Simply throwing together policies and throwing them at your employees isn’t enough to reach your goals of added security on your network and company equipment. Take some steps to help your employees help you:
- Educate your organization with well-written IT policies and procedures to help employees them make the right decisions and avoid unnecessary mistakes.
- Use language that can be understood by everyone in your IT security policies and procedures. Make sure it’s clear what the consequences are for not complying with policy and procedure. This includes the WHY of the policy: educate users as to the risks they open themselves and the company to by not following policy and procedure. Also make it clear that sometimes genuine mistakes happen, and encourage employees to report them, not cover them up. Foster an open and understanding environment for legitimate mistakes so that employees feel comfortable reporting security mistakes so they can be corrected as quickly as possible.

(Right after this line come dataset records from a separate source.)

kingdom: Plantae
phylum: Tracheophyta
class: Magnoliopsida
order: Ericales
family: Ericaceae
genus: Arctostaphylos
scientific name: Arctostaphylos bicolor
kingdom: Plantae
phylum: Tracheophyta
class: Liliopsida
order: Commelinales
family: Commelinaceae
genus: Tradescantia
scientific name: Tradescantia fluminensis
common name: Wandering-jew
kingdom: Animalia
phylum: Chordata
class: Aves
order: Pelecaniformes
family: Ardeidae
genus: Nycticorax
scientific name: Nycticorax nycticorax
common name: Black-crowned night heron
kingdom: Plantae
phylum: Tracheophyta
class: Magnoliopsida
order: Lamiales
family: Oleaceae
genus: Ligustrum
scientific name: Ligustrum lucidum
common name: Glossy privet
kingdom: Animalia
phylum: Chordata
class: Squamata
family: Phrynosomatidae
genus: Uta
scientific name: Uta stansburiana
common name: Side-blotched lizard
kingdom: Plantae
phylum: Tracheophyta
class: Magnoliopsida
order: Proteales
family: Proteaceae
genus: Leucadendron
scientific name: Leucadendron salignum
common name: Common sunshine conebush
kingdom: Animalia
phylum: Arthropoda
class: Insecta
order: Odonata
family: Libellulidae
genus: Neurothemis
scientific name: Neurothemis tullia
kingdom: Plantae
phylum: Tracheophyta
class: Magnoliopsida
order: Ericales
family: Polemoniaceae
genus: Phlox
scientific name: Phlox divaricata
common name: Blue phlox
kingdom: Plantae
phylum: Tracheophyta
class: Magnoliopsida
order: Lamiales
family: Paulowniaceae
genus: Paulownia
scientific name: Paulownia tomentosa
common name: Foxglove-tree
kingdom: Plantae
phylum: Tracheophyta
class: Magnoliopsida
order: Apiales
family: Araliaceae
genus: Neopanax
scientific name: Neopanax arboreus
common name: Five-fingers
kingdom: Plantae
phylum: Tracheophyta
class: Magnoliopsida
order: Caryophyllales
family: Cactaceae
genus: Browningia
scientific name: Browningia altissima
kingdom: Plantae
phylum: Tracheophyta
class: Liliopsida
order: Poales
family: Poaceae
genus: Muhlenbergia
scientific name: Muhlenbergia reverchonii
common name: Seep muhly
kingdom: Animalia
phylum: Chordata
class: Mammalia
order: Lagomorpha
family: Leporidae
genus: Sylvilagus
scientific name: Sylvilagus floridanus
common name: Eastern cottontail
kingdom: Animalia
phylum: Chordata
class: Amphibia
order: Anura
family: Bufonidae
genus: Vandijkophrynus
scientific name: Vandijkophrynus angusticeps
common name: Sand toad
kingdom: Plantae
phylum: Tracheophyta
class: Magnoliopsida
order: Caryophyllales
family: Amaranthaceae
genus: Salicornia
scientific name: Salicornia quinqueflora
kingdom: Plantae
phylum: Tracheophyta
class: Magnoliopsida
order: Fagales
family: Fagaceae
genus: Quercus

- Instead of one huge document, break your policy and procedures into smaller, more manageable documents. This makes them easier for users to digest, and also makes them much easier to review and update.
- Now that your documents are in smaller, more manageable chunks, review and update them regularly. Remind users of the policy and procedures. Having users receive the policies yearly is a good practice. And make sure everyone gets the new version when you update something.
- Test your policies and procedures. Are there things that aren’t being understood by employees? Identify weaknesses both in the policy wording and the procedures themselves. This will also help you identify areas where targeted training may be needed in your organization.